Chagas disease is caused by Trypanosoma cruzi, a parasite related to the African trypanosome that causes sleeping sickness, according to the National Library of Medicine. It is spread by reduvid bugs and is one of the major health problems in South America. Due to immigration, the disease also affects people in the United States, and has some experts concerned it could lead to a pandemic.
"The infection affects up to 20 million people in Mexico, Central America, and South America, making Chagas disease the highest impact infectious disease in Latin America," The Chagas Foudnation reported. Roughly 30,000 people in the U.S. suffer from Chagas disease, with many of them living in southern Texas.
Chagas disease has two phases: acute and chronic.
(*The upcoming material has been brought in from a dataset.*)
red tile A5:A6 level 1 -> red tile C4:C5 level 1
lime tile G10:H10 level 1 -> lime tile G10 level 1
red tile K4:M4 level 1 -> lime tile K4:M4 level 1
The acute phase may have no symptoms or very mild symptoms, including:
- General ill feeling (malaise)
- Swelling of one eye
- Swollen red area at site of insect bite
Following the acute phase, the disease goes into remission, and symptoms may remain hidden for years. When symptoms finally develop, they may include:
- Digestive problems
- Pain in the abdomen
- Swallowing difficulties
If you think you may be infected with Chagas disease, schedule an appointment with your physician. Diagnosis can typically be made through a physical examination, blood tests and other biometric screenings.The acute phase and reactivated Chagas disease should be treated.
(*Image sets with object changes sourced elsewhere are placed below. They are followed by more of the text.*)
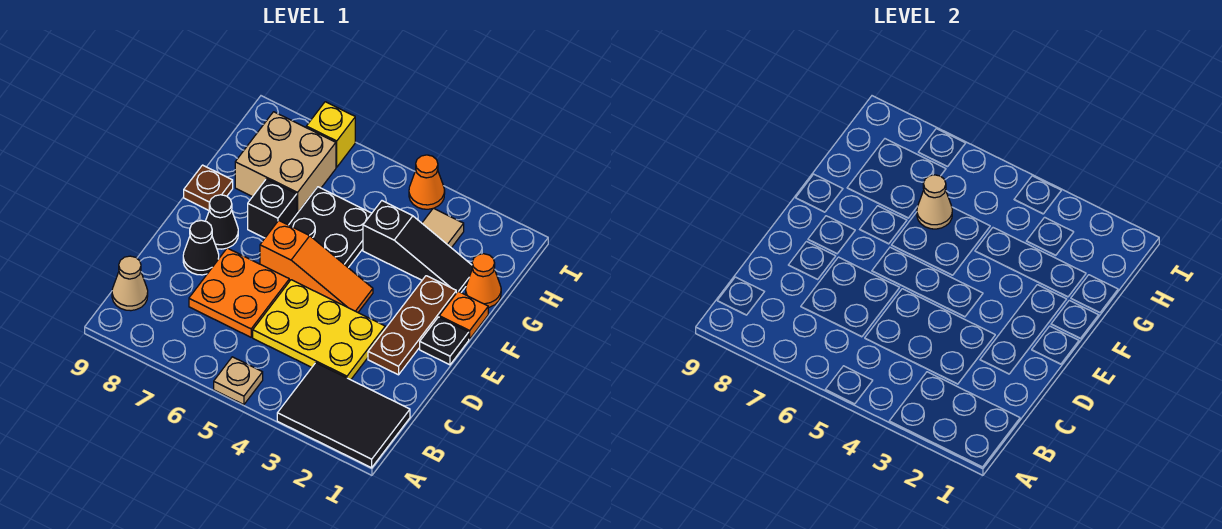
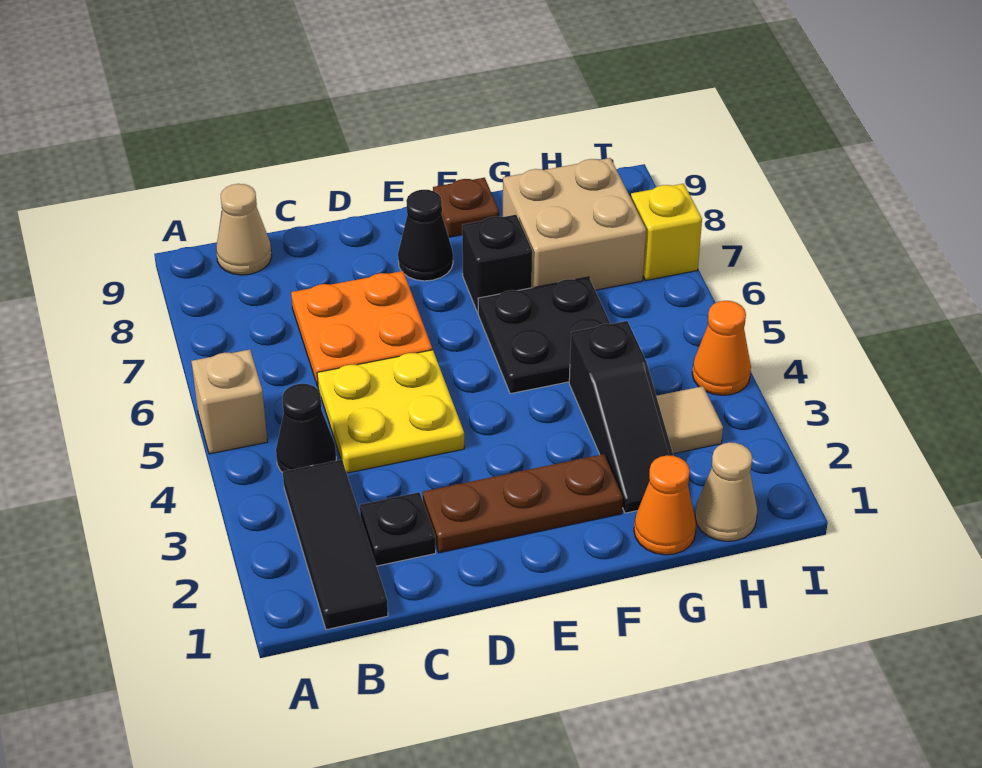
black tile A1:B3 level 1 -> black tile B1:B3 level 1
tan plate A5 level 1 -> tan brick A5 level 1
yellow plate C3:D5 level 1 -> yellow plate C4:D5 level 1
black cone D8 level 1 -> black cone B4 level 1
black plate E1 level 1 -> black plate C2 level 1
orange slope E4:E6 level 1 top 6 -> none
orange plate F1 level 1 -> none
tan cone G6 level 2 -> tan cone H1 level 1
Treating the chronic phase is recommended for both children and adults; infants born with the infection should also be treated.
Two drugs are used to treat this infection: benznidazole and nifurtimox. Both drugs often have side effects, such as headaches, dizziness, loss of appetite and weight, skin rashes and more. The side effects may be more severe in elderly people.
About 30 percent of infected people who are not treated will develop chronic or symptomatic Chagas disease. It may take more than 20 years from the time of the original infection to develop heart or digestive problems.
Abnormal heart rhythms (arrhythmias, ventricular tachycardia) may cause sudden death. Once heart failure develops, death usually occurs within several years.
One way to help slow the spread of the disease is to eliminate insects from houses; insecticides will help to this effect.